Three Mages and a Margarita (Annette Marie)

Three Mages and a Margarita
The Guild Codex: Spellbound series, Book 1
Annette Marie
Dark Owl Fantasy Inc.
Fiction, Fantasy/Humor/Romance
***+ (Okay/Good)


DESCRIPTION: Tori knew what was coming when she smacked the unruly, conning customers upside the head with a drink tray - the drink tray they'd just spilled all over her, after making bogus claims about their meals. Another job lost, the latest in a string of firings, and she's rapidly running out of new places to apply; worse, word is getting around the industry, that she has temper control issues despite being a hard worker.

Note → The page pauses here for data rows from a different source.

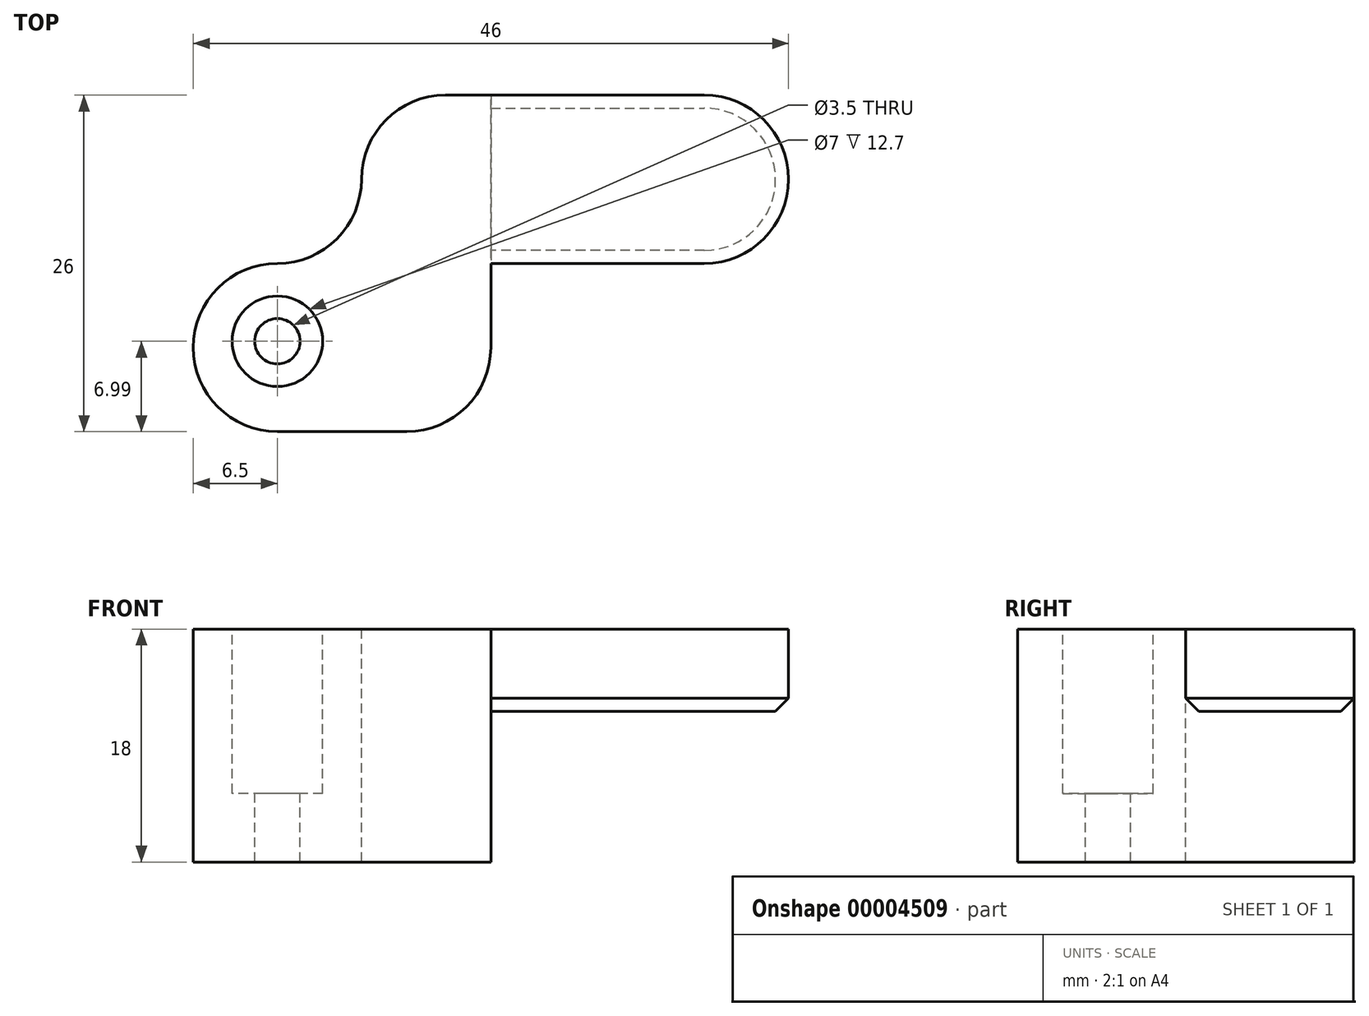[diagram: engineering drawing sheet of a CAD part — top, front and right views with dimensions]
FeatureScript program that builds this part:
annotation { "Feature Type Name" : "Feature", "Feature Type Description" : "" }
export const myFeature = defineFeature(function(context is Context, id is Id, definition is map)
    precondition{}
    {
        {
            var Q0;
            Q0=qCreatedBy(makeId("Top.planeOp"),FACE);
            var sketch = newSketch(context, id + "F0", { "sketchPlane" : qUnion([Q0])});
            skLineSegment(sketch, "E0", {"start": v(-23, 6.01) * mm, "end": v(-23, -6.99) * mm});
            skLineSegment(sketch, "E1", {"start": v(-23, -6.99) * mm, "end": v(0, -6.99) * mm});
            skLineSegment(sketch, "E2", {"start": v(0, -6.99) * mm, "end": v(0, 19.01) * mm});
            skLineSegment(sketch, "E3", {"start": v(0, 19.01) * mm, "end": v(-10, 19.01) * mm});
            skLineSegment(sketch, "E4", {"start": v(-10, 19.01) * mm, "end": v(-10, 6.01) * mm});
            skLineSegment(sketch, "E5", {"start": v(-10, 6.01) * mm, "end": v(-23, 6.01) * mm});
            skSolve(sketch);
        }
        {
            var Q0;
            Q0=makeQuery(id+"F0.imprint","IMPRINT",FACE,{"disambiguationData":[TD([[makeQuery(id+"F0.imprint","IMPRINT",EDGE,{"derivedFrom":sQuery(id+"F0.wireOp",EDGE,"E0")}),1.0]])]});
            extrude(context, id + "F1", {"entities" : qUnion([Q0]), "oppositeDirection" : true, "depth" : 18 * mm});
        }
        {
            var Q0;
            Q0=qCreatedBy(makeId("Top.planeOp"),FACE);
            var sketch = newSketch(context, id + "F2", { "sketchPlane" : qUnion([Q0])});
            skPoint(sketch, "E6.0", {"position": v(0, 19.01) * mm});
            skLineSegment(sketch, "E7.bottom", {"start": v(0, 19.01) * mm, "end": v(23, 19.01) * mm});
            skLineSegment(sketch, "E7.top", {"start": v(0, 6.01) * mm, "end": v(23, 6.01) * mm});
            skLineSegment(sketch, "E7.left", {"start": v(0, 19.01) * mm, "end": v(0, 6.01) * mm});
            skLineSegment(sketch, "E7.right", {"start": v(23, 19.01) * mm, "end": v(23, 6.01) * mm});
            skSolve(sketch);
        }
        {
            var Q0;
            Q0 = qSketchRegion(id + "F2", true);
            extrude(context, id + "F3", {"entities" : qUnion([Q0]), "operationType" : NewBodyOperationType.ADD, "oppositeDirection" : true, "depth" : 6.35 * mm});
        }
        {
            var Q0;
            Q0=qCreatedBy(makeId("Top.planeOp"),FACE);
            var sketch = newSketch(context, id + "F4", { "sketchPlane" : qUnion([Q0])});
            skCircle(sketch, "E8", {"center": v(-16.5, 0) * mm, "radius": 1.75 * mm});
            skSolve(sketch);
        }
        {
            var Q0;
            Q0 = qSketchRegion(id + "F4", true);
            extrude(context, id + "F5", {"entities" : qUnion([Q0]), "operationType" : NewBodyOperationType.REMOVE, "endBound" : BoundingType.THROUGH_ALL, "oppositeDirection" : true, "depth" : 25 * mm});
        }
        {
            var Q0;
            Q0=qCreatedBy(makeId("Top.planeOp"),FACE);
            var sketch = newSketch(context, id + "F6", { "sketchPlane" : qUnion([Q0])});
            skCircle(sketch, "E9", {"center": v(-16.5, 0) * mm, "radius": 3.5 * mm});
            skSolve(sketch);
        }
        {
            var Q0;
            Q0 = qSketchRegion(id + "F6", true);
            extrude(context, id + "F7", {"entities" : qUnion([Q0]), "operationType" : NewBodyOperationType.REMOVE, "oppositeDirection" : true, "depth" : 12.7 * mm});
        }
        {
            var Q0;
            Q0=makeQuery(id+"F3.opExtrude","SWEPT_EDGE",EDGE,{"disambiguationData":[OSD([sQuery(id+"F2.wireOp",EDGE,"E7.top"),sQuery(id+"F2.wireOp",EDGE,"E7.left")])]});
            var Q1;
            Q1=makeQuery(id+"F3.opExtrude","SWEPT_EDGE",EDGE,{"disambiguationData":[OSD([sQuery(id+"F2.wireOp",EDGE,"E7.bottom"),sQuery(id+"F2.wireOp",EDGE,"E7.right")])]});
            var Q2;
            Q2=makeQuery(id+"F3.opExtrude","SWEPT_EDGE",EDGE,{"disambiguationData":[OSD([sQuery(id+"F2.wireOp",EDGE,"E7.top"),sQuery(id+"F2.wireOp",EDGE,"E7.right")])]});
            fillet(context, id + "F8", {"entities" : qUnion([Q0, Q1, Q2]), "radius" : 6.5 * mm, "tangentPropagation" : true, "allowEdgeOverflow" : false});
        }
        {
            var Q0;
            {var subQ0=sQuery(id+"F2.wireOp",EDGE,"E7.bottom");var subQ1=sQuery(id+"F2.wireOp",EDGE,"E7.right");Q0=makeQuery(id+"F8.opFillet","BLEND_EDGE",EDGE,{"blendedFrom":[makeQuery(id+"F3.opExtrude","SWEPT_EDGE",EDGE,{"disambiguationData":[OSD([subQ0,subQ1])]}),makeQuery(id+"F3.opExtrude","CAP_FACE",FACE,{"disambiguationData":[OSD([subQ0,sQuery(id+"F2.wireOp",EDGE,"E7.top"),sQuery(id+"F2.wireOp",EDGE,"E7.left"),subQ1])],"isStart":false})],"blendedInto":[makeQuery(id+"F3.opExtrude","CAP_FACE",FACE,{"disambiguationData":[OSD([subQ0,sQuery(id+"F2.wireOp",EDGE,"E7.top"),sQuery(id+"F2.wireOp",EDGE,"E7.left"),subQ1])],"isStart":false})]});}
            chamfer(context, id + "F9", {"entities" : qUnion([Q0]), "width" : 1 * mm, "tangentPropagation" : true});
        }
        {
            var Q0;
            Q0=makeQuery(id+"F1.opExtrude","SWEPT_EDGE",EDGE,{"disambiguationData":[OSD([sQuery(id+"F0.wireOp",EDGE,"E1"),sQuery(id+"F0.wireOp",EDGE,"E2")])]});
            var Q1;
            Q1=makeQuery(id+"F1.opExtrude","SWEPT_EDGE",EDGE,{"disambiguationData":[OSD([sQuery(id+"F0.wireOp",EDGE,"E0"),sQuery(id+"F0.wireOp",EDGE,"E1")])]});
            var Q2;
            Q2=makeQuery(id+"F1.opExtrude","SWEPT_EDGE",EDGE,{"disambiguationData":[OSD([sQuery(id+"F0.wireOp",EDGE,"E0"),sQuery(id+"F0.wireOp",EDGE,"E5")])]});
            var Q3;
            Q3=makeQuery(id+"F1.opExtrude","SWEPT_EDGE",EDGE,{"disambiguationData":[OSD([sQuery(id+"F0.wireOp",EDGE,"E4"),sQuery(id+"F0.wireOp",EDGE,"E5")])]});
            var Q4;
            Q4=makeQuery(id+"F1.opExtrude","SWEPT_EDGE",EDGE,{"disambiguationData":[OSD([sQuery(id+"F0.wireOp",EDGE,"E3"),sQuery(id+"F0.wireOp",EDGE,"E4")])]});
            fillet(context, id + "F10", {"entities" : qUnion([Q0, Q1, Q2, Q3, Q4]), "radius" : 6.5 * mm, "tangentPropagation" : true, "allowEdgeOverflow" : false});
        }
    });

Her cop brother Justin says she can stay rent-free on his sofa for as long as it takes her to find her feet, but Tori has learned the hard way that she can't trust anyone, not even her family, to take care of her. Mere chance leads her to a flyer advertising an opening for a bartender at the Crow and Hammer, an out-of-the-way bar in a seedy part of town. She has some experience tending bar (sort of), and she's desperate - and, fortunately, so is the flustered woman who agrees to give her a trial-by-fire that very night. Tori wasn't doing too bad, all things considered, until the three hot guys decided to make teasing her their personal project... and, inevitably, her infamous redhead temper gets the better of her.
What's strange is that she isn't fired on the spot; they actually seem amused.
What's even stranger is that the three men - all of the clientele of the Crow and Hammer, actually - are mystics: people with magical gifts, ranging from divination to sorcery to telekinesis and more. And ordinary humans are strictly forbidden from their guild headquarters at the bar.
But the bar really needs a bartender. And Tori really needs a job. And she's not about to give up just because of a few unruly mages, some pesky guild rules... or the attacks that show just how deadly hanging out with mystics can be for a lady.

REVIEW: This was another audiobook "read", one that's pretty much what it says on the label: some magic, some humor, and some teased romantic potential. It's also the first of a series, and thus a fair bit of its relatively short length is devoted to explaining and establishing the mystic world as a whole and the key characters in general... time that it could've used developing a fuller arc or exploring the romantic potentials (which are, quite unusually for a title billed as a romance, left a bit up in the air even by the end, without the clear happily-ever-after match-up and relationship development one would expect). So, this isn't quite a romance, but isn't quite not. It's also, due (again) to the time lost in the worldbuilding, not quite a fully fleshed-out and developed urban fantasy, yet it's not quite not, either. And there is humor and some snappy dialog exchanges, but it's not truly a humor title, either. What, then, is it? Basically, it's another "pilot episode" book that's more about setting up the world, characters, and future installments than anything else; though there is indeed an in-book story arc that's reasonably complete, there are some missing details and gaps (not to mention at least one incidence of outright stupidity on the part of the characters) that left me feeling a bit unsatisfied at the end, as though I was expected to read onward for full resolution. It's a tough sensation to put my finger on, let alone describe, but at some point I found myself wishing Marie had trimmed a bit of the setup explanations and filled in more actual story. I enjoyed the characters for what they were, and things moved well enough. All in all, it's not a bad start to an urban fantasy series, though I don't know if I'll continue.